**Required work:** Write each line below back out exactly, omitting its pictures.

**Data extracts:**
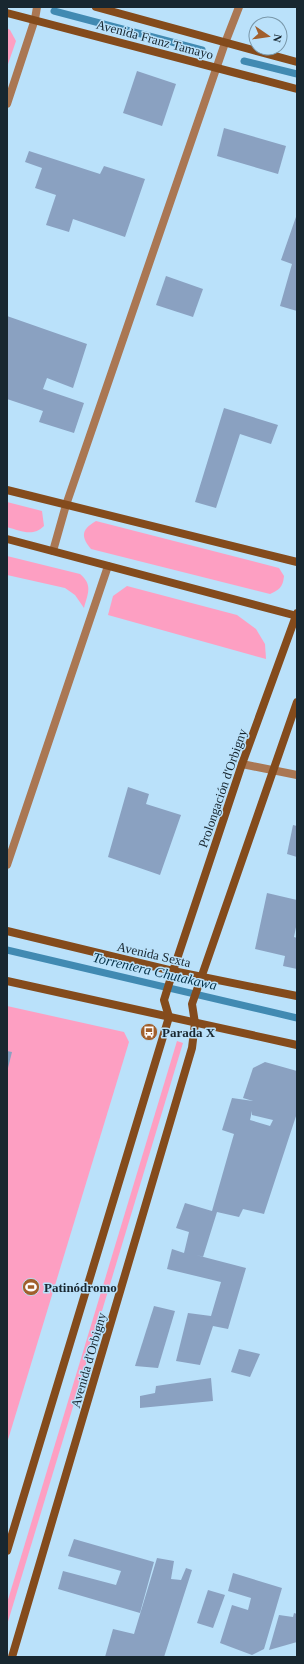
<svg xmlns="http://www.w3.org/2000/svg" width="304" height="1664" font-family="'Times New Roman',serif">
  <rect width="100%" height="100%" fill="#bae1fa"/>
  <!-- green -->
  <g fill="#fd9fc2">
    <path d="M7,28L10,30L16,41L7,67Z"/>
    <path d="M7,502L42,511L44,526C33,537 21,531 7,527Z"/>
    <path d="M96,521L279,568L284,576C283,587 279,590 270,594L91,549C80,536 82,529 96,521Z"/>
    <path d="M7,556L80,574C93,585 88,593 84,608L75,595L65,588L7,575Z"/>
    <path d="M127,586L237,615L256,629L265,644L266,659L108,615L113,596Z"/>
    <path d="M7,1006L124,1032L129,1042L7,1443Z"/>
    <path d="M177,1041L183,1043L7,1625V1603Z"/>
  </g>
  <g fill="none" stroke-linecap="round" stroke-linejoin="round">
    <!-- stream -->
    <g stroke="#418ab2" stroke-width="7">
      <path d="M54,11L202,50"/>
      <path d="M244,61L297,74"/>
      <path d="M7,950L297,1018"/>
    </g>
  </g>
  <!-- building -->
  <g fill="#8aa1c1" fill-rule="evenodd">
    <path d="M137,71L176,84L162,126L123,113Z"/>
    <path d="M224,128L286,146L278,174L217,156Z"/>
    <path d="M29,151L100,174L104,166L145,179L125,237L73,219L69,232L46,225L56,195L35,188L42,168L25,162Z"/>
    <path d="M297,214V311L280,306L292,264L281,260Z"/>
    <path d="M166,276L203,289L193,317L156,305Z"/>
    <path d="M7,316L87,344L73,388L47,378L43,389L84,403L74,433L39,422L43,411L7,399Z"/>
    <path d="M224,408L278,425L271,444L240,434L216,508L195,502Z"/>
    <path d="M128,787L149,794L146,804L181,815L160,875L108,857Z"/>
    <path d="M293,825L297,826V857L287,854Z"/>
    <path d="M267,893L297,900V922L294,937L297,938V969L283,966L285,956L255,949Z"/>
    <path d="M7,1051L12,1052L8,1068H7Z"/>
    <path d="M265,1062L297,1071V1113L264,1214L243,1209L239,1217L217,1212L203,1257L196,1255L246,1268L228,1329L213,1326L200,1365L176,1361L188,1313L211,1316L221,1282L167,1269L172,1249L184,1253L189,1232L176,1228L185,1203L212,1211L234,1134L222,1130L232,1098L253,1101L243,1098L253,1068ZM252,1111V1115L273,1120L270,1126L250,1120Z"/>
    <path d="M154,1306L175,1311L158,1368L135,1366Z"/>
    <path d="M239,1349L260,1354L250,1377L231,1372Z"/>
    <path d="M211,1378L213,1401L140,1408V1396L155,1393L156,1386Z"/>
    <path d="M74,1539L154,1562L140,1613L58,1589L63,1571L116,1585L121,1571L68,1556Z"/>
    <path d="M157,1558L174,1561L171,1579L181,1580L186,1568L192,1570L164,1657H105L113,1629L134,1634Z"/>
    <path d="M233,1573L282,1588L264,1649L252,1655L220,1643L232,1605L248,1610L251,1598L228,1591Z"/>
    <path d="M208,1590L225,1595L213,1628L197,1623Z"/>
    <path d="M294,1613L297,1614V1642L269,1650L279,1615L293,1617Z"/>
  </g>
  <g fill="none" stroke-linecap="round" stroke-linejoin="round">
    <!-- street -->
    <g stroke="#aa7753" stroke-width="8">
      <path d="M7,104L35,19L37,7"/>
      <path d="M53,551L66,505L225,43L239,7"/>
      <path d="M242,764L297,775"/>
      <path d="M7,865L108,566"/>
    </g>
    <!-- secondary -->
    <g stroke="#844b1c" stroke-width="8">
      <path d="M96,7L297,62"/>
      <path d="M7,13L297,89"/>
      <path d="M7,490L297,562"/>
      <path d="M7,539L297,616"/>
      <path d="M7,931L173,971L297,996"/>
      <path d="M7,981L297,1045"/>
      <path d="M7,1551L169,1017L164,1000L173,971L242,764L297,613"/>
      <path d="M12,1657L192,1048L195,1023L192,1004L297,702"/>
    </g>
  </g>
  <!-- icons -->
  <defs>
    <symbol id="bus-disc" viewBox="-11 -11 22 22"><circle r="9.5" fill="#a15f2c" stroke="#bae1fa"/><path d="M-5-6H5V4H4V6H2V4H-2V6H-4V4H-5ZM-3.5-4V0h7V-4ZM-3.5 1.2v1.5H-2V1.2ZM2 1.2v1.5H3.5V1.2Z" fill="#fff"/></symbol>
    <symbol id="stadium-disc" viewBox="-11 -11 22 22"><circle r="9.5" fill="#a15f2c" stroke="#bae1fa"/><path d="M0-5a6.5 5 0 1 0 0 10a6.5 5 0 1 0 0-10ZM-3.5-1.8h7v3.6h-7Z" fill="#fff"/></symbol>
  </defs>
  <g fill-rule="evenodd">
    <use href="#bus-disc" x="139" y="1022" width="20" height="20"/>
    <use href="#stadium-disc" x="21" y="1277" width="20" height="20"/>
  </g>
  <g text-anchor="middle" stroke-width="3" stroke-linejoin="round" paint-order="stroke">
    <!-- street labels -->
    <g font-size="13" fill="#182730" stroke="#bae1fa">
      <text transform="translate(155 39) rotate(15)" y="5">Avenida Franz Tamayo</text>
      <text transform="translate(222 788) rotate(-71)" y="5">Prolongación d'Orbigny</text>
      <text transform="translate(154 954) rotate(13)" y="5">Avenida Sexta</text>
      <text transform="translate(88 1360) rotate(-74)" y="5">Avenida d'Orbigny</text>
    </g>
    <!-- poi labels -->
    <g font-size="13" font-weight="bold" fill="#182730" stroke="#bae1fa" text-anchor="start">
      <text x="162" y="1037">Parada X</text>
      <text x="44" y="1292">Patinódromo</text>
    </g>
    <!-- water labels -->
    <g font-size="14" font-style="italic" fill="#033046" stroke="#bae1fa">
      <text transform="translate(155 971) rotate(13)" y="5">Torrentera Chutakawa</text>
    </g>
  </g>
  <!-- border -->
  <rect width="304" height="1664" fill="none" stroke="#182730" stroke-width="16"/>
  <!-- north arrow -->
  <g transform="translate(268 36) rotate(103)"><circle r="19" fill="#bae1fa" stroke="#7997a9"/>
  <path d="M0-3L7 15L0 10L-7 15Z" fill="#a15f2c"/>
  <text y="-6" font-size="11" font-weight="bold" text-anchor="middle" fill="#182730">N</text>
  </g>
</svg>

**Output of the task:**
<svg xmlns="http://www.w3.org/2000/svg" width="304" height="1664" font-family="'Times New Roman',serif">
  <rect width="100%" height="100%" fill="#bae1fa"/>
  <!-- green -->
  <g fill="#fd9fc2">
    <path d="M7,28L10,30L16,41L7,67Z"/>
    <path d="M7,502L42,511L44,526C33,537 21,531 7,527Z"/>
    <path d="M96,521L279,568L284,576C283,587 279,590 270,594L91,549C80,536 82,529 96,521Z"/>
    <path d="M7,556L80,574C93,585 88,593 84,608L75,595L65,588L7,575Z"/>
    <path d="M127,586L237,615L256,629L265,644L266,659L108,615L113,596Z"/>
    <path d="M7,1006L124,1032L129,1042L7,1443Z"/>
    <path d="M177,1041L183,1043L7,1625V1603Z"/>
  </g>
  <g fill="none" stroke-linecap="round" stroke-linejoin="round">
    <!-- stream -->
    <g stroke="#418ab2" stroke-width="7">
      <path d="M54,11L202,50"/>
      <path d="M244,61L297,74"/>
      <path d="M7,950L297,1018"/>
    </g>
  </g>
  <!-- building -->
  <g fill="#8aa1c1" fill-rule="evenodd">
    <path d="M137,71L176,84L162,126L123,113Z"/>
    <path d="M224,128L286,146L278,174L217,156Z"/>
    <path d="M29,151L100,174L104,166L145,179L125,237L73,219L69,232L46,225L56,195L35,188L42,168L25,162Z"/>
    <path d="M297,214V311L280,306L292,264L281,260Z"/>
    <path d="M166,276L203,289L193,317L156,305Z"/>
    <path d="M7,316L87,344L73,388L47,378L43,389L84,403L74,433L39,422L43,411L7,399Z"/>
    <path d="M224,408L278,425L271,444L240,434L216,508L195,502Z"/>
    <path d="M128,787L149,794L146,804L181,815L160,875L108,857Z"/>
    <path d="M293,825L297,826V857L287,854Z"/>
    <path d="M267,893L297,900V922L294,937L297,938V969L283,966L285,956L255,949Z"/>
    <path d="M7,1051L12,1052L8,1068H7Z"/>
    <path d="M265,1062L297,1071V1113L264,1214L243,1209L239,1217L217,1212L203,1257L196,1255L246,1268L228,1329L213,1326L200,1365L176,1361L188,1313L211,1316L221,1282L167,1269L172,1249L184,1253L189,1232L176,1228L185,1203L212,1211L234,1134L222,1130L232,1098L253,1101L243,1098L253,1068ZM252,1111V1115L273,1120L270,1126L250,1120Z"/>
    <path d="M154,1306L175,1311L158,1368L135,1366Z"/>
    <path d="M239,1349L260,1354L250,1377L231,1372Z"/>
    <path d="M211,1378L213,1401L140,1408V1396L155,1393L156,1386Z"/>
    <path d="M74,1539L154,1562L140,1613L58,1589L63,1571L116,1585L121,1571L68,1556Z"/>
    <path d="M157,1558L174,1561L171,1579L181,1580L186,1568L192,1570L164,1657H105L113,1629L134,1634Z"/>
    <path d="M233,1573L282,1588L264,1649L252,1655L220,1643L232,1605L248,1610L251,1598L228,1591Z"/>
    <path d="M208,1590L225,1595L213,1628L197,1623Z"/>
    <path d="M294,1613L297,1614V1642L269,1650L279,1615L293,1617Z"/>
  </g>
  <g fill="none" stroke-linecap="round" stroke-linejoin="round">
    <!-- street -->
    <g stroke="#aa7753" stroke-width="8">
      <path d="M7,104L35,19L37,7"/>
      <path d="M53,551L66,505L225,43L239,7"/>
      <path d="M242,764L297,775"/>
      <path d="M7,865L108,566"/>
    </g>
    <!-- secondary -->
    <g stroke="#844b1c" stroke-width="8">
      <path d="M96,7L297,62"/>
      <path d="M7,13L297,89"/>
      <path d="M7,490L297,562"/>
      <path d="M7,539L297,616"/>
      <path d="M7,931L173,971L297,996"/>
      <path d="M7,981L297,1045"/>
      <path d="M7,1551L169,1017L164,1000L173,971L242,764L297,613"/>
      <path d="M12,1657L192,1048L195,1023L192,1004L297,702"/>
    </g>
  </g>
  <!-- icons -->
  <defs>
    <symbol id="bus-disc" viewBox="-11 -11 22 22"><circle r="9.5" fill="#a15f2c" stroke="#bae1fa"/><path d="M-5-6H5V4H4V6H2V4H-2V6H-4V4H-5ZM-3.5-4V0h7V-4ZM-3.5 1.2v1.5H-2V1.2ZM2 1.2v1.5H3.5V1.2Z" fill="#fff"/></symbol>
    <symbol id="stadium-disc" viewBox="-11 -11 22 22"><circle r="9.5" fill="#a15f2c" stroke="#bae1fa"/><path d="M0-5a6.5 5 0 1 0 0 10a6.5 5 0 1 0 0-10ZM-3.5-1.8h7v3.6h-7Z" fill="#fff"/></symbol>
  </defs>
  <g fill-rule="evenodd">
    <use href="#bus-disc" x="139" y="1022" width="20" height="20"/>
    <use href="#stadium-disc" x="21" y="1277" width="20" height="20"/>
  </g>
  <g text-anchor="middle" stroke-width="3" stroke-linejoin="round" paint-order="stroke">
    <!-- street labels -->
    <g font-size="13" fill="#182730" stroke="#bae1fa">
      <text transform="translate(155 39) rotate(15)" y="5">Avenida Franz Tamayo</text>
      <text transform="translate(222 788) rotate(-71)" y="5">Prolongación d'Orbigny</text>
      <text transform="translate(154 954) rotate(13)" y="5">Avenida Sexta</text>
      <text transform="translate(88 1360) rotate(-74)" y="5">Avenida d'Orbigny</text>
    </g>
    <!-- poi labels -->
    <g font-size="13" font-weight="bold" fill="#182730" stroke="#bae1fa" text-anchor="start">
      <text x="162" y="1037">Parada X</text>
      <text x="44" y="1292">Patinódromo</text>
    </g>
    <!-- water labels -->
    <g font-size="14" font-style="italic" fill="#033046" stroke="#bae1fa">
      <text transform="translate(155 971) rotate(13)" y="5">Torrentera Chutakawa</text>
    </g>
  </g>
  <!-- border -->
  <rect width="304" height="1664" fill="none" stroke="#182730" stroke-width="16"/>
  <!-- north arrow -->
  <g transform="translate(268 36) rotate(103)"><circle r="19" fill="#bae1fa" stroke="#7997a9"/>
  <path d="M0-3L7 15L0 10L-7 15Z" fill="#a15f2c"/>
  <text y="-6" font-size="11" font-weight="bold" text-anchor="middle" fill="#182730">N</text>
  </g>
</svg>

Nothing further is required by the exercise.